#### REQUIRED WORK:
Your task is to repeat the entries exactly. Leave the pictures out.

----- MATERIAL FOR THE TASK -----

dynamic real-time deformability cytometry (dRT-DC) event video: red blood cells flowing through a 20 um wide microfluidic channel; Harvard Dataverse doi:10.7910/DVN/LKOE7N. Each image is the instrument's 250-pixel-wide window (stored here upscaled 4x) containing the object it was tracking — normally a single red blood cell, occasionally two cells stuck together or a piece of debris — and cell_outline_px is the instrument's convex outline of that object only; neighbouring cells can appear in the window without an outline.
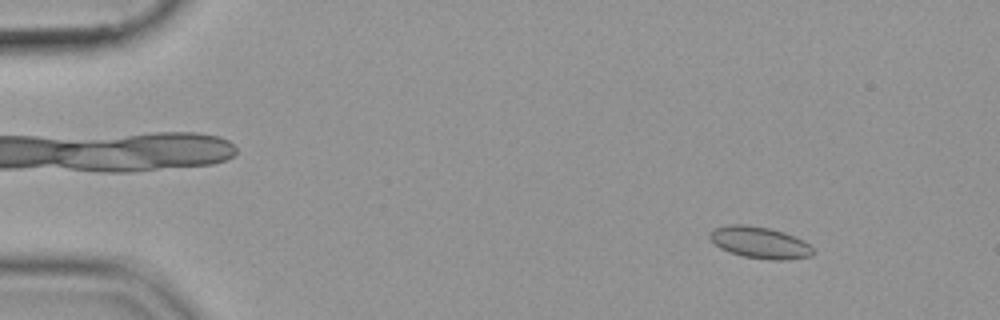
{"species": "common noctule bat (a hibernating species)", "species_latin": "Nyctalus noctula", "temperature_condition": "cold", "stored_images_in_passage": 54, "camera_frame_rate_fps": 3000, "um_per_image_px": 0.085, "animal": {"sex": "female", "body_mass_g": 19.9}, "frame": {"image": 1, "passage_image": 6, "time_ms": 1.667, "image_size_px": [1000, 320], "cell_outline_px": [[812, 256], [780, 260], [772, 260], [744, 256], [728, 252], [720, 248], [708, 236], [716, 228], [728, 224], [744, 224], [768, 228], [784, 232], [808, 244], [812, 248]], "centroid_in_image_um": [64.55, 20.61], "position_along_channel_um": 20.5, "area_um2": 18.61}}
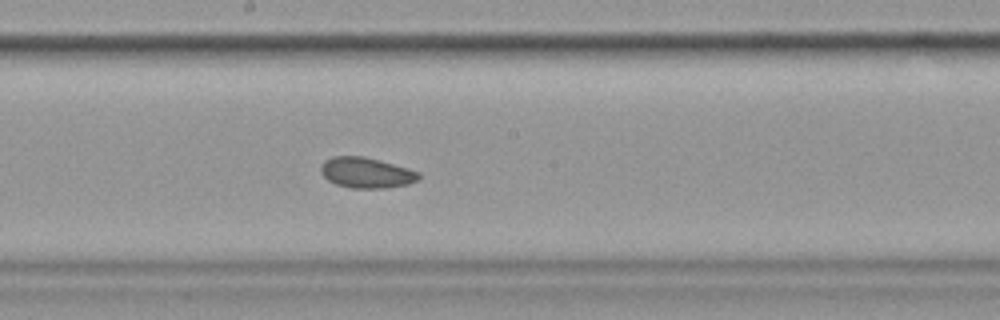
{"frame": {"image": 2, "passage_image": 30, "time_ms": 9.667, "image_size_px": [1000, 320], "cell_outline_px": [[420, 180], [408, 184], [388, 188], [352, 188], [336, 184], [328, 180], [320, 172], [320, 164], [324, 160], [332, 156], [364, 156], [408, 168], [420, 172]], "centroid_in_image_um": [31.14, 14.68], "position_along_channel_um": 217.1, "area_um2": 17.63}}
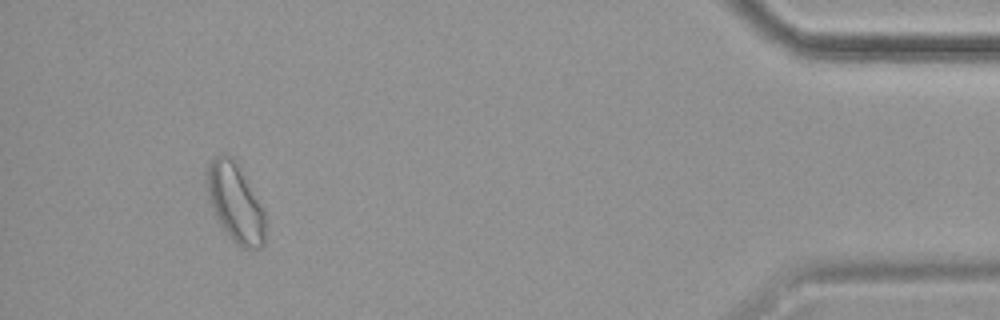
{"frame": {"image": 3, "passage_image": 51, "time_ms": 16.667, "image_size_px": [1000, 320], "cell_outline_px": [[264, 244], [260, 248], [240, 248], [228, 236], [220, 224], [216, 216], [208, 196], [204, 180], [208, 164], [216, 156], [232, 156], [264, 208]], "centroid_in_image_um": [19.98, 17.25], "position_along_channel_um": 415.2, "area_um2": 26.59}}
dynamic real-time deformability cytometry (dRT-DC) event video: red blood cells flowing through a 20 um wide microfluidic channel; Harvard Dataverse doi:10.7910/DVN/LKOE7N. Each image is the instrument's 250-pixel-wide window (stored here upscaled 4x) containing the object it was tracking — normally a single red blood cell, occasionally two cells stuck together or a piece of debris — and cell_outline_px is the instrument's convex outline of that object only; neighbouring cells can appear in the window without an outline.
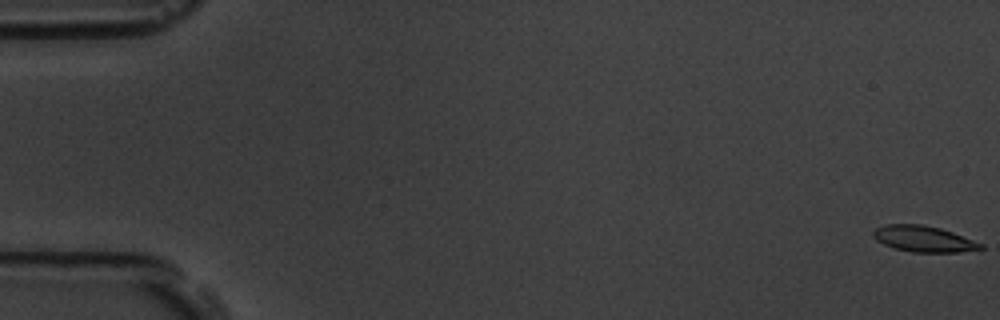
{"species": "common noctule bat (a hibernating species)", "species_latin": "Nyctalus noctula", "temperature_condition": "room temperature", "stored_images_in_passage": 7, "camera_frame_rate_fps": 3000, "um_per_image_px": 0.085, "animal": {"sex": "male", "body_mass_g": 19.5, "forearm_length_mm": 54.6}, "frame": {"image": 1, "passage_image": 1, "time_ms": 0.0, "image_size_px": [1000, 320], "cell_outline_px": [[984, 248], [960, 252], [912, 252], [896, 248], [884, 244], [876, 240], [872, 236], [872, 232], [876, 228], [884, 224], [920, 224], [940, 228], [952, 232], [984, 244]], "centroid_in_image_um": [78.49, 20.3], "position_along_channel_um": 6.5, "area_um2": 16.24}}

-----

#### RESULT OF THE TASK:
dynamic real-time deformability cytometry (dRT-DC) event video: red blood cells flowing through a 20 um wide microfluidic channel; Harvard Dataverse doi:10.7910/DVN/LKOE7N. Each image is the instrument's 250-pixel-wide window (stored here upscaled 4x) containing the object it was tracking — normally a single red blood cell, occasionally two cells stuck together or a piece of debris — and cell_outline_px is the instrument's convex outline of that object only; neighbouring cells can appear in the window without an outline.
{"species": "common noctule bat (a hibernating species)", "species_latin": "Nyctalus noctula", "temperature_condition": "cold", "stored_images_in_passage": 54, "camera_frame_rate_fps": 3000, "um_per_image_px": 0.085, "animal": {"sex": "female", "body_mass_g": 19.9}, "frame": {"image": 1, "passage_image": 6, "time_ms": 1.667, "image_size_px": [1000, 320], "cell_outline_px": [[812, 256], [780, 260], [772, 260], [744, 256], [728, 252], [720, 248], [708, 236], [716, 228], [728, 224], [744, 224], [768, 228], [784, 232], [808, 244], [812, 248]], "centroid_in_image_um": [64.55, 20.61], "position_along_channel_um": 20.5, "area_um2": 18.61}}
{"frame": {"image": 2, "passage_image": 30, "time_ms": 9.667, "image_size_px": [1000, 320], "cell_outline_px": [[420, 180], [408, 184], [388, 188], [352, 188], [336, 184], [328, 180], [320, 172], [320, 164], [324, 160], [332, 156], [364, 156], [408, 168], [420, 172]], "centroid_in_image_um": [31.14, 14.68], "position_along_channel_um": 217.1, "area_um2": 17.63}}
{"frame": {"image": 3, "passage_image": 51, "time_ms": 16.667, "image_size_px": [1000, 320], "cell_outline_px": [[264, 244], [260, 248], [240, 248], [228, 236], [220, 224], [216, 216], [208, 196], [204, 180], [208, 164], [216, 156], [232, 156], [264, 208]], "centroid_in_image_um": [19.98, 17.25], "position_along_channel_um": 415.2, "area_um2": 26.59}}
dynamic real-time deformability cytometry (dRT-DC) event video: red blood cells flowing through a 20 um wide microfluidic channel; Harvard Dataverse doi:10.7910/DVN/LKOE7N. Each image is the instrument's 250-pixel-wide window (stored here upscaled 4x) containing the object it was tracking — normally a single red blood cell, occasionally two cells stuck together or a piece of debris — and cell_outline_px is the instrument's convex outline of that object only; neighbouring cells can appear in the window without an outline.
{"species": "common noctule bat (a hibernating species)", "species_latin": "Nyctalus noctula", "temperature_condition": "room temperature", "stored_images_in_passage": 7, "camera_frame_rate_fps": 3000, "um_per_image_px": 0.085, "animal": {"sex": "male", "body_mass_g": 19.5, "forearm_length_mm": 54.6}, "frame": {"image": 1, "passage_image": 1, "time_ms": 0.0, "image_size_px": [1000, 320], "cell_outline_px": [[984, 248], [960, 252], [912, 252], [896, 248], [884, 244], [876, 240], [872, 236], [872, 232], [876, 228], [884, 224], [920, 224], [940, 228], [952, 232], [984, 244]], "centroid_in_image_um": [78.49, 20.3], "position_along_channel_um": 6.5, "area_um2": 16.24}}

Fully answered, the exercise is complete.